I had drunk called my friend, whom I had emotional attachments for, he had a girlfriend then.. And I had a boyfriend then. Me and my friends had drunk called him. But I said very few things on call. My friends, the other girls.. Were saying way too much. But I was just a partial member.
Then next morning his girlfriend texted me and charged me, . I was so angry, I called my friend and bashed him for sending his girlfriend to talk with me. But I didn’t bow down to his girlfriend. She was charging me of allegations.. I didn’t commit. She had raised questions on my relationship. The call was just a fun call. And I had no big part in it. So I continued to figh with her and after a while when she knew she can’t managed the situation. She tried to put an end to it.
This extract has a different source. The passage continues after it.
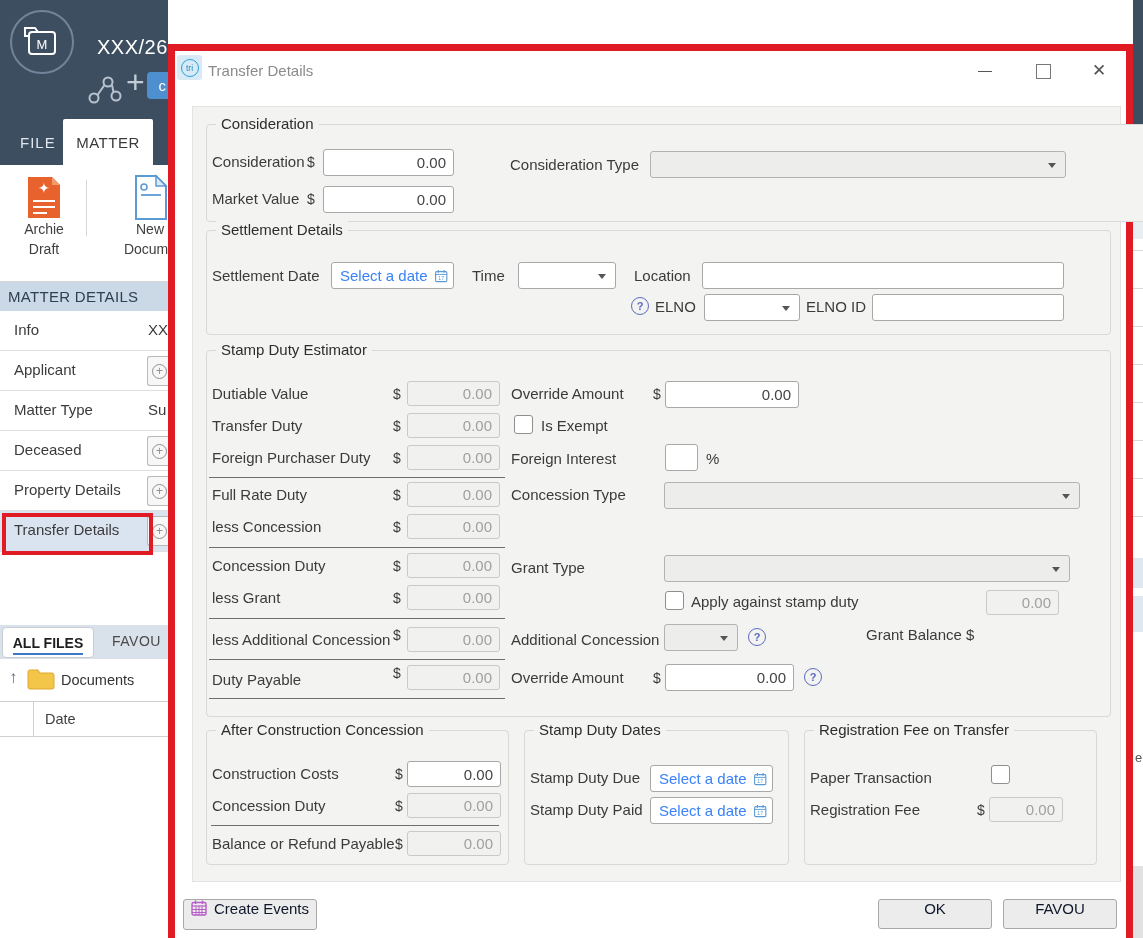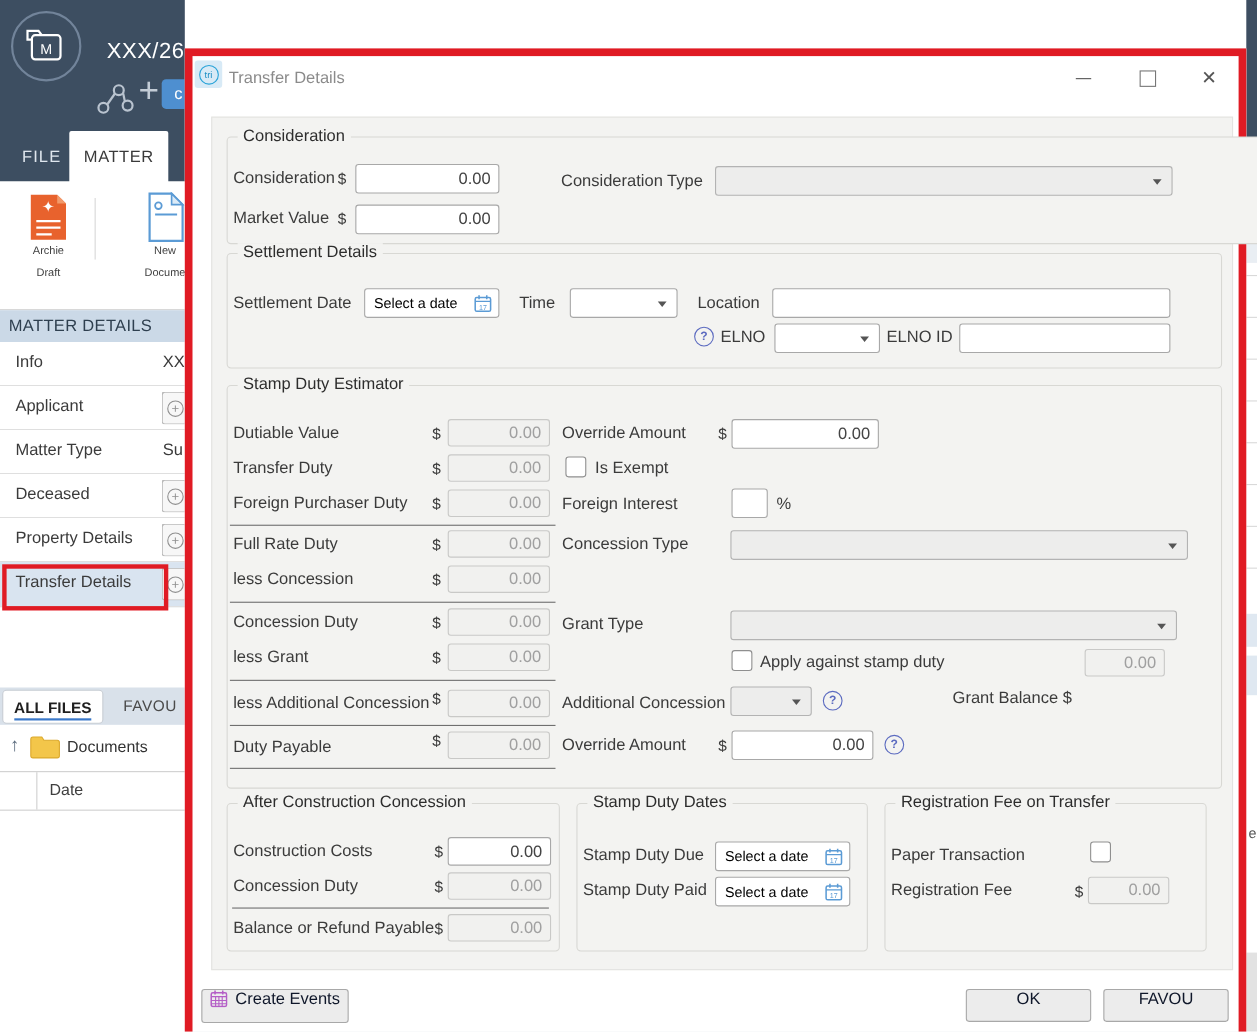"Archie" .ribbon-label { font-size: 10px -> 14px }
But I wasn’t done yet. I wanted to fight over this. But my boyfriend told me to calm down and leave this
I don’t repent that I had emotional attachments to my friend, and that I had taken revenge from him because he was a dickhead, because he deserved it and experiences with him had given me my biggest gift, my present boyfriend who is adorable.
But sometimes I repent the drunk call, because although his girlfriend charged me of wrong things and I did fight for myself, but because I was a part of the drunk call, I provided her the scope to charge me in the first place. So I got the lesson is : Don’t do drunk calls. I never repented on anything, but maybe this is something I should repent for or I shouldn’t, Idk!